|Difficult||Execution Time||Data Analysis||Radioactive Sources|
SP5620CH – Cosmic Hunter
Purpose of the experiment:
The purpose of this experiment is to measure muon vertical flux upon the plastic scintillating tiles and to estimate the detection efficiency of the system by comparing the expected rate with the measured one.
Muons with an average energy of approximately 4 GeV lose about 2 GeV to ionization before reaching the ground. The production spectrum, energy loss in the atmosphere, and decay of the muons are convoluted in their energy and angular distribution. The integral intensity of vertical muons is: Iv ≈ 82 m−2s−1sr−1 and their flux for horizontal detectors is ≈ 1 cm−2min−1 at energies higher than 1 GeV at sea level, as known in literature [RD3].
Carrying out the experiment:
Connect the cable connectors of the two SP5622 to the inputs located on the rear panels of the SP5621 modules.
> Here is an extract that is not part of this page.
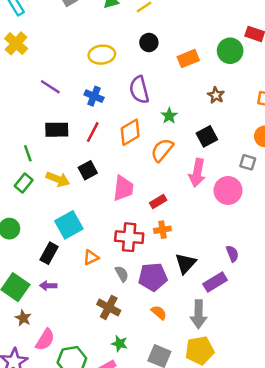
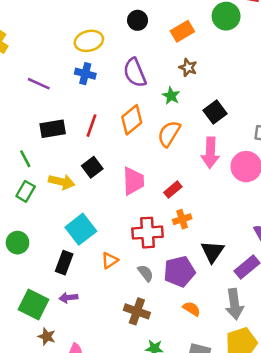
brown star: (216, 95) -> (188, 68), moved
blue cross: (94, 96) -> (85, 74), moved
Power on the SP5621 module and start acquisition via the front panel START button. The photons which are produced are detected by the photosensor and converted into an electrical signal. The number of counts for each scintillator is available via the SP5621 display. Select the scintillators coincidence via the related button on the front panel, then select the integration time of the measurement. Because acquisition of the events will take place only in the presence of the coincidence, all events coming from a cosmic particle that crosses only one scintillating tile will be automatically discarded.
An initial geometry may be realized by placing one SP5622 tile on top of the other. Be sure that the corners overlap exactly. This simple configuration allows us to consider the greater solid angle which may be achieved by applying system geometry. In this configuration one may measure the muon counting rate and estimate the cosmic flux on the total surface of the system. Another interesting measurement of the muon vertical flux can be performed by reducing the overlapping area of the scintillating tiles (see figure above).
Considering the integration over the solid angle, the expected cosmic rate due to the geometry system can be estimated and the detection efficiency can be evaluated. For a more accurate estimation of the cosmic rate it is suggested surround the detector tiles with lead bricks.